16. If you don't like to travel light, look at Yaks with larger cargo areas (behind the seat) 17. As well as length, a streamlined bottom means less paddling to glide through the water & better tracking. 18. Some yaks are designed to install sonar/transducers below the hull in direct contact with the water.
19. Rounder or flatter bottoms are typically easier to turn. example: white water kayaks 20. High sides (gunnels) generally = a drier ride. 21. Lower gunnels catch less wind, allow angler to sit side saddle & generally = a wetter ride.
Great stuff here. Don't think I can add anything really. I'll just reiterate that a kayak is a solid piece of mass. The laws of physics apply. Think carefully about how one kayaks physical properties, dimensions and hull shape differ from the next, then do what you can to demo them in conditions that you expect to be paddling.
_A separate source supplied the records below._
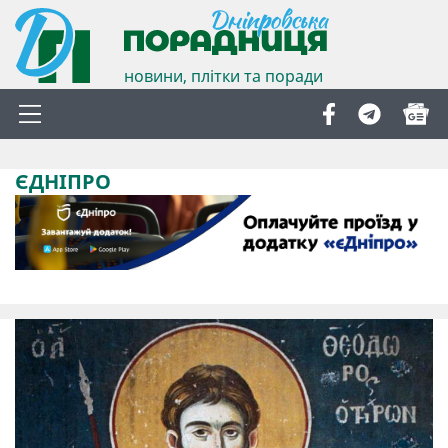
новини, плітки та поради
ЄДНІПРО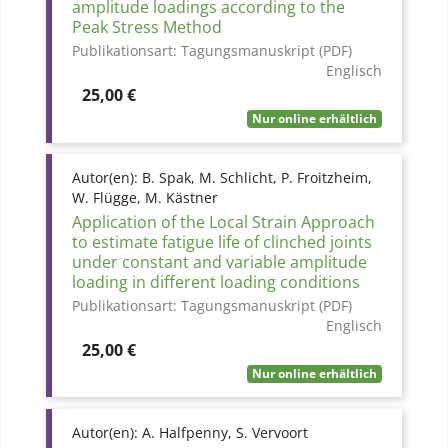
amplitude loadings according to the
Peak Stress Method
Publikationsart:
Tagungsmanuskript (PDF)
Englisch
Preis
25,00 €
Nur online erhältlich
Autor(en):
B. Spak, M. Schlicht, P. Froitzheim,
W. Flügge, M. Kästner
Application of the Local Strain Approach
to estimate fatigue life of clinched joints
under constant and variable amplitude
loading in different loading conditions
Publikationsart:
Tagungsmanuskript (PDF)
Englisch
Preis
25,00 €
Nur online erhältlich
Autor(en):
A. Halfpenny, S. Vervoort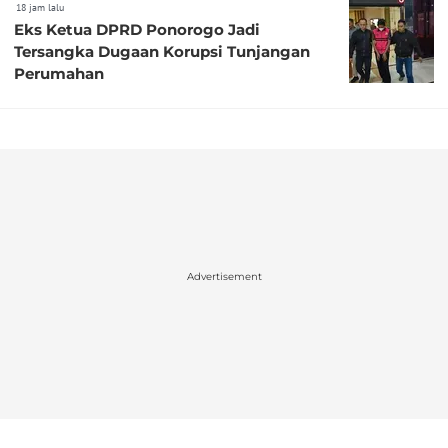
18 jam lalu
Eks Ketua DPRD Ponorogo Jadi
Tersangka Dugaan Korupsi Tunjangan
Perumahan
Advertisement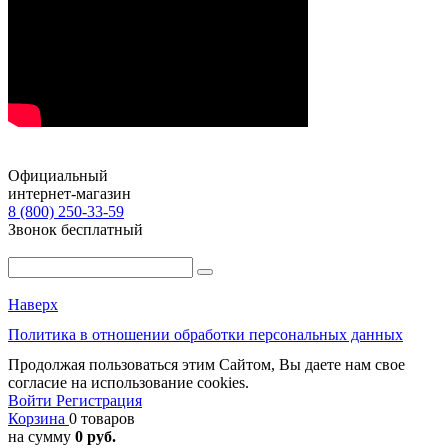
Официальный
интернет-магазин
8 (800) 250-33-59
Звонок бесплатный
Наверх
Политика в отношении обработки персональных данных
Продолжая пользоваться этим Сайтом, Вы даете нам свое
согласие на использование cookies.
Войти
Регистрация
Корзина
0 товаров
на сумму
0 руб.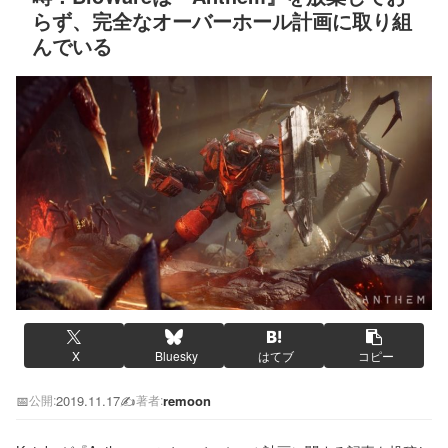
らず、完全なオーバーホール計画に取り組
んでいる
X
Bluesky
はてブ
コピー
📅
2019.11.17
✍️
remoon
公開:
著者: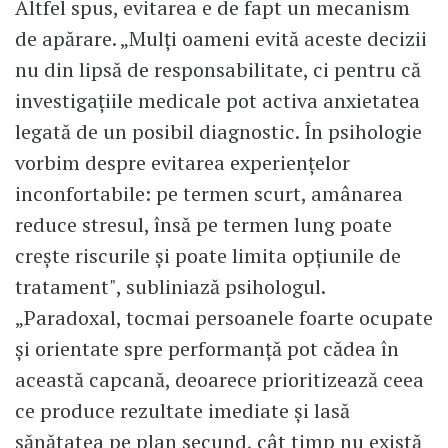
Altfel spus, evitarea e de fapt un mecanism
de apărare. „Mulți oameni evită aceste decizii
nu din lipsă de responsabilitate, ci pentru că
investigațiile medicale pot activa anxietatea
legată de un posibil diagnostic. În psihologie
vorbim despre evitarea experiențelor
inconfortabile: pe termen scurt, amânarea
reduce stresul, însă pe termen lung poate
crește riscurile și poate limita opțiunile de
tratament", subliniază psihologul.
„Paradoxal, tocmai persoanele foarte ocupate
și orientate spre performanță pot cădea în
această capcană, deoarece prioritizează ceea
ce produce rezultate imediate și lasă
sănătatea pe plan secund, cât timp nu există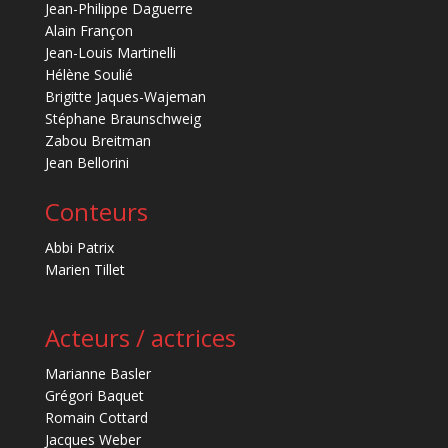
Jean-Philippe Daguerre
Alain Françon
Jean-Louis Martinelli
Hélène Soulié
Brigitte Jaques-Wajeman
Stéphane Braunschweig
Zabou Breitman
Jean Bellorini
Conteurs
Abbi Patrix
Marien Tillet
Acteurs / actrices
Marianne Basler
Grégori Baquet
Romain Cottard
Jacques Weber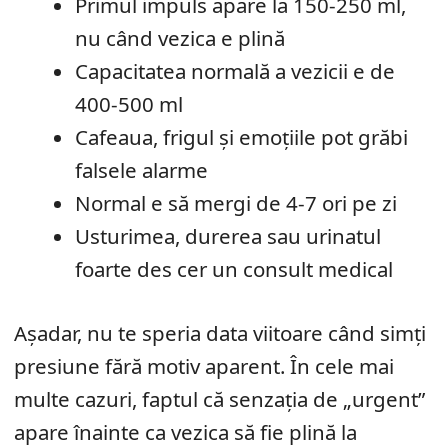
Primul impuls apare la 150-250 ml,
nu când vezica e plină
Capacitatea normală a vezicii e de
400-500 ml
Cafeaua, frigul și emoțiile pot grăbi
falsele alarme
Normal e să mergi de 4-7 ori pe zi
Usturimea, durerea sau urinatul
foarte des cer un consult medical
Așadar, nu te speria data viitoare când simți
presiune fără motiv aparent. În cele mai
multe cazuri, faptul că senzația de „urgent”
apare înainte ca vezica să fie plină la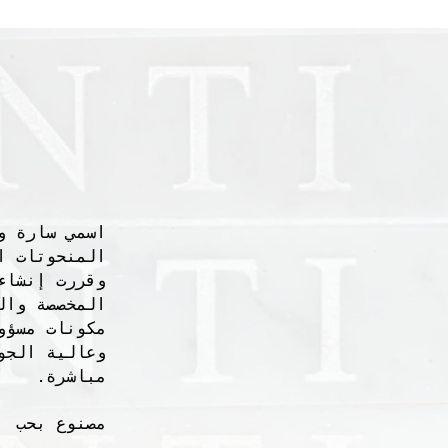
المنحوتات ا
المخصصة وال
مكونات مسؤو
وعالية الجو
مباشرة.
مصنوع بحب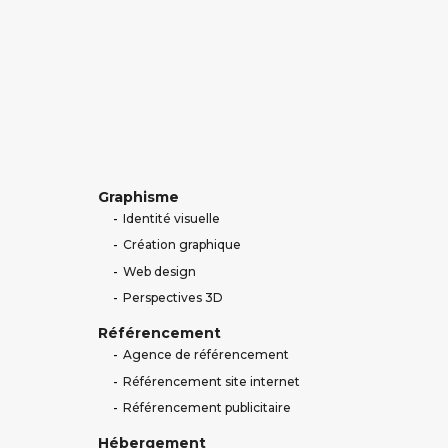
Graphisme
Identité visuelle
Création graphique
Web design
Perspectives 3D
Référencement
Agence de référencement
Référencement site internet
Référencement publicitaire
Hébergement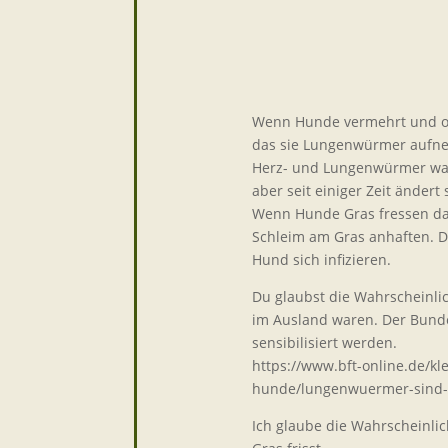
Wenn Hunde vermehrt und oft
das sie Lungenwürmer aufne
Herz- und Lungenwürmer war
aber seit einiger Zeit ändert 
Wenn Hunde Gras fressen da
Schleim am Gras anhaften. D
Hund sich infizieren.
Du glaubst die Wahrscheinlic
im Ausland waren. Der Bunde
sensibilisiert werden.
https://www.bft-online.de/k
hunde/lungenwuermer-sind-w
Ich glaube die Wahrscheinli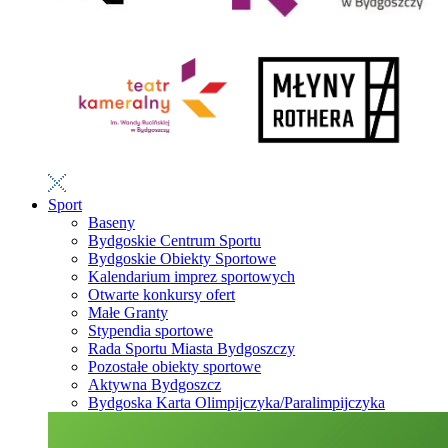
Sport
Baseny
Bydgoskie Centrum Sportu
Bydgoskie Obiekty Sportowe
Kalendarium imprez sportowych
Otwarte konkursy ofert
Małe Granty
Stypendia sportowe
Rada Sportu Miasta Bydgoszczy
Pozostałe obiekty sportowe
Aktywna Bydgoszcz
Bydgoska Karta Olimpijczyka/Paralimpijczyka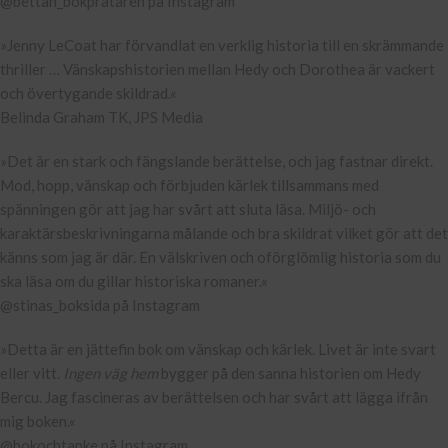
@bettan_bokprataren på Instagram
»Jenny LeCoat har förvandlat en verklig historia till en skrämmande
thriller … Vänskapshistorien mellan Hedy och Dorothea är vackert
och övertygande skildrad.«
Belinda Graham TK, JPS Media
»Det är en stark och fängslande berättelse, och jag fastnar direkt.
Mod, hopp, vänskap och förbjuden kärlek tillsammans med
spänningen gör att jag har svårt att sluta läsa. Miljö- och
karaktärsbeskrivningarna målande och bra skildrat vilket gör att det
känns som jag är där. En välskriven och oförglömlig historia som du
ska läsa om du gillar historiska romaner.«
@stinas_boksida på Instagram
»Detta är en jättefin bok om vänskap och kärlek. Livet är inte svart
eller vitt.
Ingen väg hem
bygger på den sanna historien om Hedy
Bercu. Jag fascineras av berättelsen och har svårt att lägga ifrån
mig boken.«
@bokochtanke på Instagram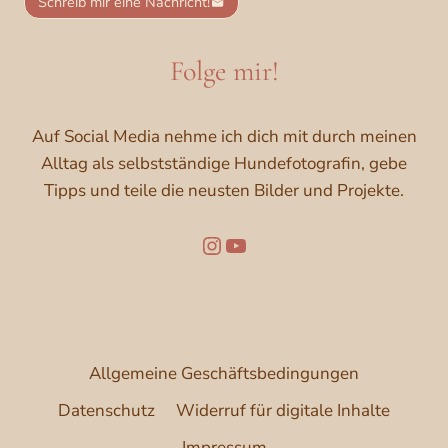
Schreib mir eine Nachricht!
Folge mir!
Auf Social Media nehme ich dich mit durch meinen
Alltag als selbstständige Hundefotografin, gebe
Tipps und teile die neusten Bilder und Projekte.
Folge mir auf Instagram
YouTube
Allgemeine Geschäftsbedingungen
Datenschutz
Widerruf für digitale Inhalte
Impressum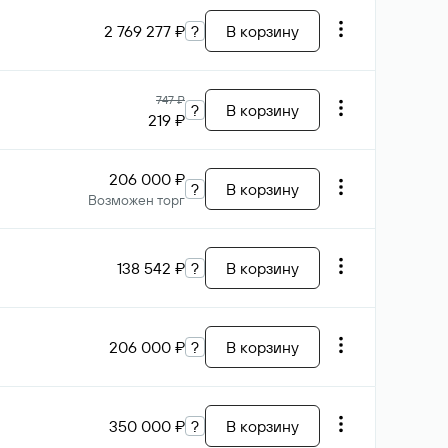
2 769 277 ₽
?
В корзину
747 ₽
?
В корзину
219 ₽
206 000 ₽
?
В корзину
Возможен торг
138 542 ₽
?
В корзину
206 000 ₽
?
В корзину
350 000 ₽
?
В корзину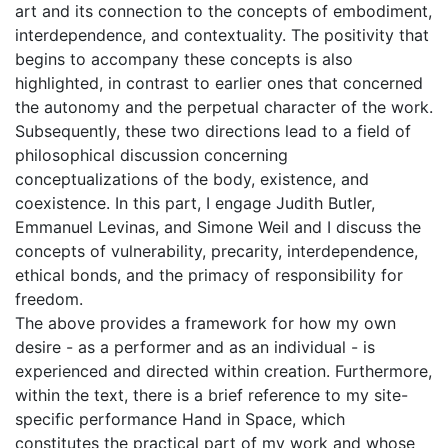
art and its connection to the concepts of embodiment,
interdependence, and contextuality. The positivity that
begins to accompany these concepts is also
highlighted, in contrast to earlier ones that concerned
the autonomy and the perpetual character of the work.
Subsequently, these two directions lead to a field of
philosophical discussion concerning
conceptualizations of the body, existence, and
coexistence. In this part, I engage Judith Butler,
Emmanuel Levinas, and Simone Weil and I discuss the
concepts of vulnerability, precarity, interdependence,
ethical bonds, and the primacy of responsibility for
freedom.
The above provides a framework for how my own
desire - as a performer and as an individual - is
experienced and directed within creation. Furthermore,
within the text, there is a brief reference to my site-
specific performance Hand in Space, which
constitutes the practical part of my work and whose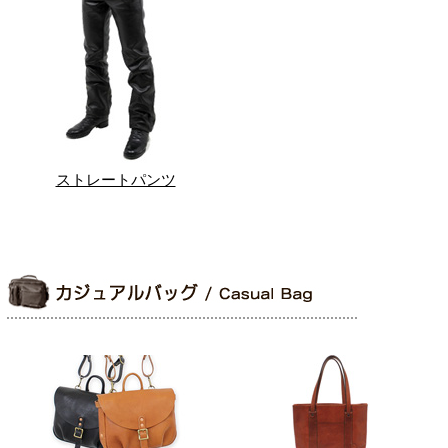
ストレートパンツ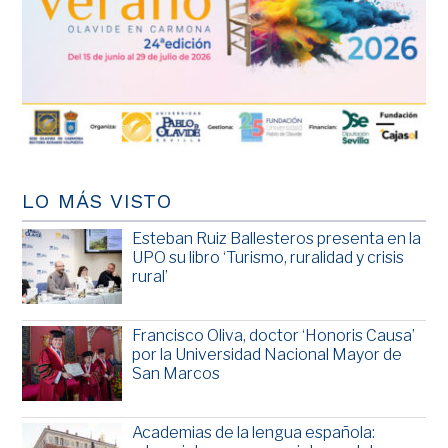
LO MÁS VISTO
Esteban Ruiz Ballesteros presenta en la
UPO su libro ‘Turismo, ruralidad y crisis
rural’
Francisco Oliva, doctor ‘Honoris Causa’
por la Universidad Nacional Mayor de
San Marcos
Academias de la lengua española:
For every positive quality in a yak, I can play devil's advocate and show you how it could be a negative. Hull weight under 40? Totally get why people would demand that. But remember that for production yaks, that lighter weight often translates to less plastic, which is a decent indicator of durability. Oilcanning and cracked scuppers are not the end of the world, but for me, staving off such problems is more important than the lighter weight. Wanna stand? Makes a lot of sense if you like to pitch and flip for bass. Can also help with fatigue and joint issues. Just know that your wider, higher profile yak is gonna be a chore to keep tracking well and will get pushed around a lot more when you decide to chase stripers with it in open water on Texoma with 15-20 mph winds. Wanna cover a ton of water in big wind? Your 15 footer is gonna be great for that, but trying to turn and maneuver that thing when you decide to go into that densely wooded creek for some crappie ain't gonna be easy. Peddle drive you say? I wish I had one too, believe me. But then again, my 12 foot 2 inch mr 12 cost me less than a third of that and when I take it into creeks, shallow cover, and and along oyster reefs, my shoulders might be hurting next day, but I don't have to worry about damaging that mirage drive. Don't like the idea of scuppers cracking under the weight of your ever widening, near middle-aged backside and all that gear you're now taking along? Get yourself a hybrid. They're bullet proof and stable to boot. But get a sponge and a bilge pump and keep in mind that those things can sink. Those 3 foot swells don't just suck now, they can be life-threatening. Want a higher rocker for those swells and chop? Good thinking. Just don't be too irritated when the hull slap from your boat makes those bedding bass aware of your presence while sight fishing.
It's all a tradeoff...
Someday, I'll sell my Manta and get four or five boats. A kaskazi dorado/hobie revo for long distance offshore trips, a Coosa/Commander/Pro Angler with trailer/Ultimate for river running and pitching/flipping to visible cover on small wind sheltered lakes, a Malibu II for taking my wife and or daughter along for a paddle, a Wavewalk with trolling motor to drop brushpiles, a mini x for chunking into the back of my new 4x4 Tacoma to explore unfished creeks, ponds and backwaters, and a canoe that I probably will only use to take one or two nostalgic "Goodbye to A River" style trips during my autumn years and will look great in the rafters of my luxurious man cave.